The following morning, when Franklin is gone and the housekeeping staff isn't around, I begin the search for the videos. I look through all of the cabinets in his office. I rifle through the desk and the bookcases. There are papers, bills, pens and pencils, and manila folders, but there are no memory sticks.

I search for close to two hours, looking through everything and then carefully put everything back. If a folder or an envelope was sticking out halfway, then that’s how it goes back.

 

 

Later that afternoon, I meet up with Henry and Jackie.

This time, I don't dare go to a hotel room. We meet in public, at a coffee shop around the corner from Henry and Franklin’s building. If someone is following me, then our meeting will look like an accident.
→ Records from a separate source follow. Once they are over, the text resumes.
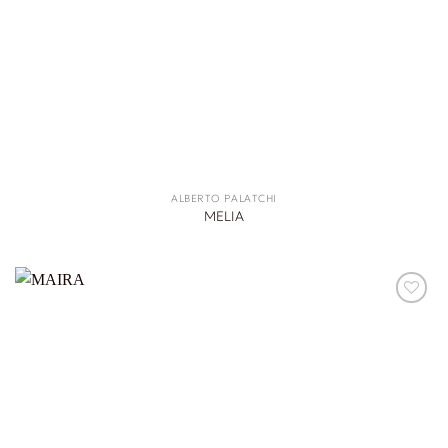
ALBERTO PALATCHI
MELIA
ADD TO
WISHLIST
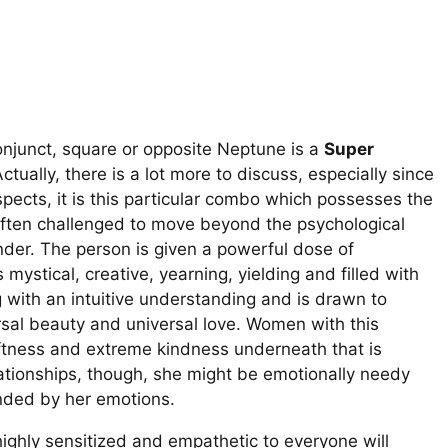
onjunct, square or opposite Neptune is a
Super
tually, there is a lot more to discuss, especially since
aspects, it is this particular combo which possesses the
 often challenged to move beyond the psychological
nder. The person is given a powerful dose of
 mystical, creative, yearning, yielding and filled with
g with an intuitive understanding and is drawn to
rsal beauty and universal love. Women with this
oftness and extreme kindness underneath that is
elationships, though, she might be emotionally needy
inded by her emotions.
ighly sensitized and empathetic to everyone will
After I order something to drink, I slip my phone into Henry's hand and he disappears into the bathroom. A few minutes later, after transferring the files, he walks out with a blank expression on his face.

I watch him get in line and order some food while occasionally glancing over at Jackie who watches the video on Henry's phone.

We sit for a few minutes without saying a word. I guess I'm supposed to start but I don't know what to say.

“So, that was Governor Barbour?” Jackie asks, taking a sip of his coffee.

I nod, staring into space.

“Holy fuck,” Jackie says.

“Did you have any idea he was doing that?” Henry asks.

I snap my head and glare at him. “Of course not. I had no idea he was recording anyone or that anyone else was even involved.”

I nod and add, “There's something else.”

They look up at me. I break off a piece of a blueberry muffin and shove it in my mouth. The flavor is explosive and it makes me feel better but only for a moment.